**TRY IT:** The entries are to be reproduced verbatim, and their pictures left out.

== RECORDS SUPPLIED

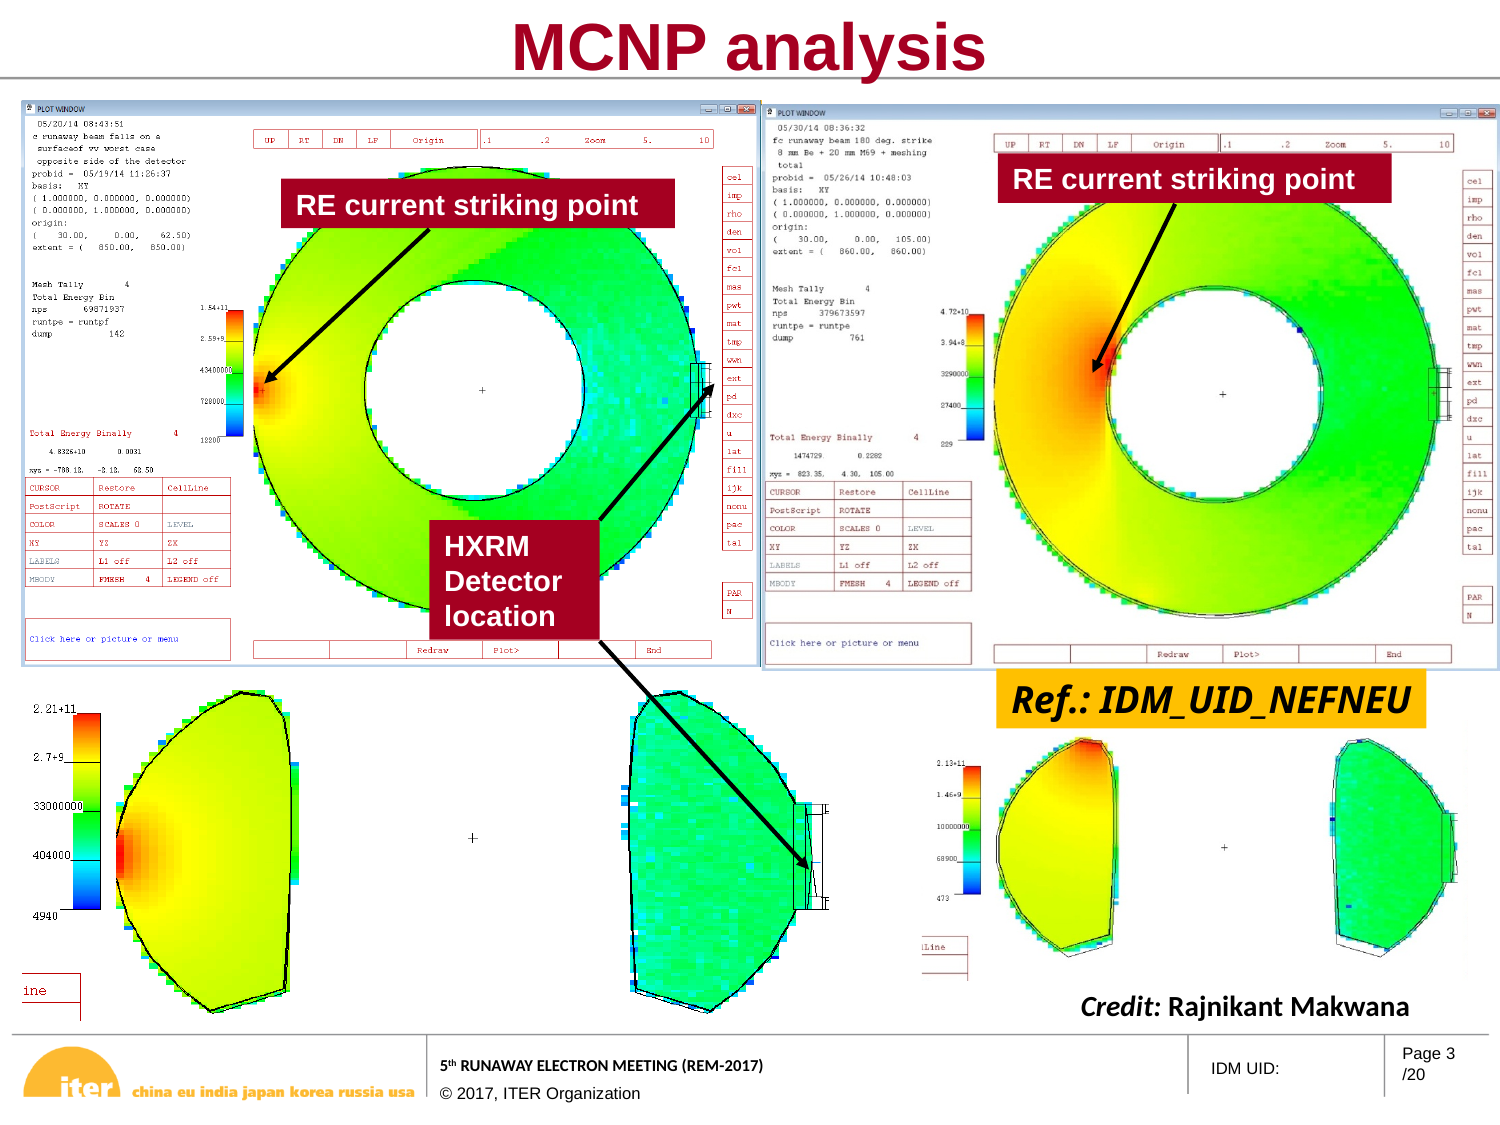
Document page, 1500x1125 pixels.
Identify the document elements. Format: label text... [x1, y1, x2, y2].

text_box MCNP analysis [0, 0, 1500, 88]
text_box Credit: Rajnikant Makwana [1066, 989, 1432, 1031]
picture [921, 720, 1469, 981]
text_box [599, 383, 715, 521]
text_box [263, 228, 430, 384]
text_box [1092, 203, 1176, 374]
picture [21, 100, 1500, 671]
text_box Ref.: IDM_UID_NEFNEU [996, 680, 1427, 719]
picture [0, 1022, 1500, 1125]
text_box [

====

**TASK ANSWER:**
Document page, 1500x1125 pixels.
Identify the document elements. Format: label text... [x1, y1, x2, y2].

text_box MCNP analysis [0, 0, 1500, 88]
text_box Credit: Rajnikant Makwana [1066, 989, 1432, 1031]
picture [921, 720, 1469, 981]
text_box [599, 383, 715, 521]
text_box [263, 228, 430, 384]
text_box [1092, 203, 1176, 374]
picture [21, 100, 1500, 671]
text_box Ref.: IDM_UID_NEFNEU [996, 680, 1427, 719]
picture [0, 1022, 1500, 1125]
text_box [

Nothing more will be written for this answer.